Textauszug |
★ ★ ★ ★ ★
Personen bei einem Meeting

Weiterbildung 45+ im Unternehmen verankern

Wie bringt man Kolleginnen und Mitarbeiter dazu, den Wissensstand auch im fortgeschrittenen Alter regelmäßig zu erneuern? Ein Weg kann es sein, Weiterbildung 45+ fix im Unternehmen zu verankern. Ein namhafter Elektronikkonzern, hat den Versuch gewagt.

Mann unterzeichnet einen Vertrag

Beim ersten Mal war die Akademie 45+ von viel Skepsis und Irritation begleitet

Das Unternehmen bietet jährlich für drei Monate eine „Akademie 45+“ an. Beim ersten Mal war dieses Format von viel Skepsis und Irritation begleitet. „Gehören wir denn jetzt zum alten Eisen?“, „Warum kann ich als jüngere Mitarbeiterin nicht auch an den Maßnahmen teilnehmen?“. Ein Tabu war aufgebrochen. Es wurde offen im Unternehmen über Altersunterschiede beim Lernen gesprochen.
★ ★ ★ ★ ★
Datensätze, einer Sammlung entnommen
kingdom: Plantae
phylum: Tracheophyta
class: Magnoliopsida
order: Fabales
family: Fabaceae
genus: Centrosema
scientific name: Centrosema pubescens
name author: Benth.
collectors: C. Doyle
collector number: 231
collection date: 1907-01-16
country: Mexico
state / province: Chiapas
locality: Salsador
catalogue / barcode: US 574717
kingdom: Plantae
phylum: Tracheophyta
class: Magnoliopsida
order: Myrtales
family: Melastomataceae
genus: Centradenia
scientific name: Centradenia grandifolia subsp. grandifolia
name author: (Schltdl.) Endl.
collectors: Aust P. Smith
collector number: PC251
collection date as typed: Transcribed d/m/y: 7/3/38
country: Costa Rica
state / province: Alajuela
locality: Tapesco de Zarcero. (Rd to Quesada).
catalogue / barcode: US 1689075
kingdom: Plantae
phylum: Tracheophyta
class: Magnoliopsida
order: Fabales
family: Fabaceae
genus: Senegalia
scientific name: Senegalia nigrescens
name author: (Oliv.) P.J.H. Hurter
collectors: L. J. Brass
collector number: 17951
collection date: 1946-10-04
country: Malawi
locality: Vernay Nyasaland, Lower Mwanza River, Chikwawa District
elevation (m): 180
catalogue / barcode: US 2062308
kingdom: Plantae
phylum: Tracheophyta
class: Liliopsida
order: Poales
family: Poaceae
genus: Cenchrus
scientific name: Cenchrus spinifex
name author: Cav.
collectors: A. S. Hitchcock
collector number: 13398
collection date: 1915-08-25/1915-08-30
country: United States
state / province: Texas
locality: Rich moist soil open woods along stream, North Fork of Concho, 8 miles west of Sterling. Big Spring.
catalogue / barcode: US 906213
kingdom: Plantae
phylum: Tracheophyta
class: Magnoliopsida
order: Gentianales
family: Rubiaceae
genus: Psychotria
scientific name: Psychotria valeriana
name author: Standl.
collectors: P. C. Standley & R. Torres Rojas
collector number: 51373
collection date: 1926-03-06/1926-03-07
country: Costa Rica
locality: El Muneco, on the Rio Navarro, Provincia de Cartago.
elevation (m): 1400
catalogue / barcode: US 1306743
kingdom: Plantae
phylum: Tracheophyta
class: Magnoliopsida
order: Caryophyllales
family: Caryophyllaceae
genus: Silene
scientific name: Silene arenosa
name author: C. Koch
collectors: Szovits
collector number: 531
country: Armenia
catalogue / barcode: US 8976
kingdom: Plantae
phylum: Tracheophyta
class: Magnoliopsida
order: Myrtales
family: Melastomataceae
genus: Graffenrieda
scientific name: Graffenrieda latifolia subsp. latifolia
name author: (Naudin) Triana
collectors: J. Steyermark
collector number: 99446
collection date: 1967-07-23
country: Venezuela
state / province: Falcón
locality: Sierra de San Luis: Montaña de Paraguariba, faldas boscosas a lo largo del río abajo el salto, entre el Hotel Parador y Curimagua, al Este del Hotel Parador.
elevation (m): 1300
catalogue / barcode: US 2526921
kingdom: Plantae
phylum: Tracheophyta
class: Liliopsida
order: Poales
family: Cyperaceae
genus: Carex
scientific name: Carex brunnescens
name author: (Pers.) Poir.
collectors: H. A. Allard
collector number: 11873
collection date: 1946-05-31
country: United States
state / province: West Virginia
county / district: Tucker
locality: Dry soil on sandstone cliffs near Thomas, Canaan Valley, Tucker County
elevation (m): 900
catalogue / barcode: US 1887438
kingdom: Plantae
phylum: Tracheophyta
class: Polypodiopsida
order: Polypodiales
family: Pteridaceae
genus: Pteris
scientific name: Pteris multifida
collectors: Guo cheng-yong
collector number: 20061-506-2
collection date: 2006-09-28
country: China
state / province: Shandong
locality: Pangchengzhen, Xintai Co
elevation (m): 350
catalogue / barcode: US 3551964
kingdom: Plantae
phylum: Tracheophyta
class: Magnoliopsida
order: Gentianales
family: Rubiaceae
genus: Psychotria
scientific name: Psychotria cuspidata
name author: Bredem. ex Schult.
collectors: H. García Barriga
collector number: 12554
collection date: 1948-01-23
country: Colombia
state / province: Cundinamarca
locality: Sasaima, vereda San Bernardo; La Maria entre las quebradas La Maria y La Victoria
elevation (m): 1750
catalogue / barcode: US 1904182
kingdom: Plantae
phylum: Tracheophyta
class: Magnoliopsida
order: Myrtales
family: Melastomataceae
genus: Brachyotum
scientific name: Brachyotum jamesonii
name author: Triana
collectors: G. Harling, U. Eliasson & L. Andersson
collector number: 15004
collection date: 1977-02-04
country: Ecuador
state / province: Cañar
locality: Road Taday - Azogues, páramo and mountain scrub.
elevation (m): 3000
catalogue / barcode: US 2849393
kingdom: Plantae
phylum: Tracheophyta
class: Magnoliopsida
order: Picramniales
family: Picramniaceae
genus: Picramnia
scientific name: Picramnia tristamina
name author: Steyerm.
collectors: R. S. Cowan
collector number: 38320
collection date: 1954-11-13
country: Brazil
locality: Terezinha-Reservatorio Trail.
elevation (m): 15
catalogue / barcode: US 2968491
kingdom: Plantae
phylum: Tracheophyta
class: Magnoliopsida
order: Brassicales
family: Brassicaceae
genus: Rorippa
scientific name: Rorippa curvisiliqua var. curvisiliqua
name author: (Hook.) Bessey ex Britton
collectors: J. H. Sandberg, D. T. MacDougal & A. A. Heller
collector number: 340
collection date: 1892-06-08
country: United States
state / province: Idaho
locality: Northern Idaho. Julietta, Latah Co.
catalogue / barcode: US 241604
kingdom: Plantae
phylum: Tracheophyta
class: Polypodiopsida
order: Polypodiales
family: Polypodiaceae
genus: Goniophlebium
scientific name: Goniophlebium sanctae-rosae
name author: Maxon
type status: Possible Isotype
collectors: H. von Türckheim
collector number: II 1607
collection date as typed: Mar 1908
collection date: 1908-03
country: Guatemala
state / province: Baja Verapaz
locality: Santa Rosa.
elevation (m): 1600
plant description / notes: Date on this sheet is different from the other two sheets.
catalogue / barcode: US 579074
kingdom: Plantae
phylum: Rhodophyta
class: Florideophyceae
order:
★ ★ ★ ★ ★
Aufgaben |
A. Schreiben Sie aus dem Textauszug den Abschnitt ab, der mit den Worten „Mann unterzeichnet einen“ beginnt und mit „beim Lernen gesprochen.“ endet.
B. Beantworten Sie anhand des Textauszugs diese Fragen:
(i) Welche Art von Unternehmen hat den Versuch gewagt?
(ii) Wie lange wird die „Akademie 45+“ jährlich angeboten?
(iii) Worüber wurde im Unternehmen offen gesprochen?

Antworten nach Nummer |
A.
Mann unterzeichnet einen Vertrag

Beim ersten Mal war die Akademie 45+ von viel Skepsis und Irritation begleitet

Das Unternehmen bietet jährlich für drei Monate eine „Akademie 45+“ an. Beim ersten Mal war dieses Format von viel Skepsis und Irritation begleitet. „Gehören wir denn jetzt zum alten Eisen?“, „Warum kann ich als jüngere Mitarbeiterin nicht auch an den Maßnahmen teilnehmen?“. Ein Tabu war aufgebrochen. Es wurde offen im Unternehmen über Altersunterschiede beim Lernen gesprochen.

B.
(i) Ein namhafter Elektronikkonzern.
(ii) Drei Monate.
(iii) Über Altersunterschiede beim Lernen.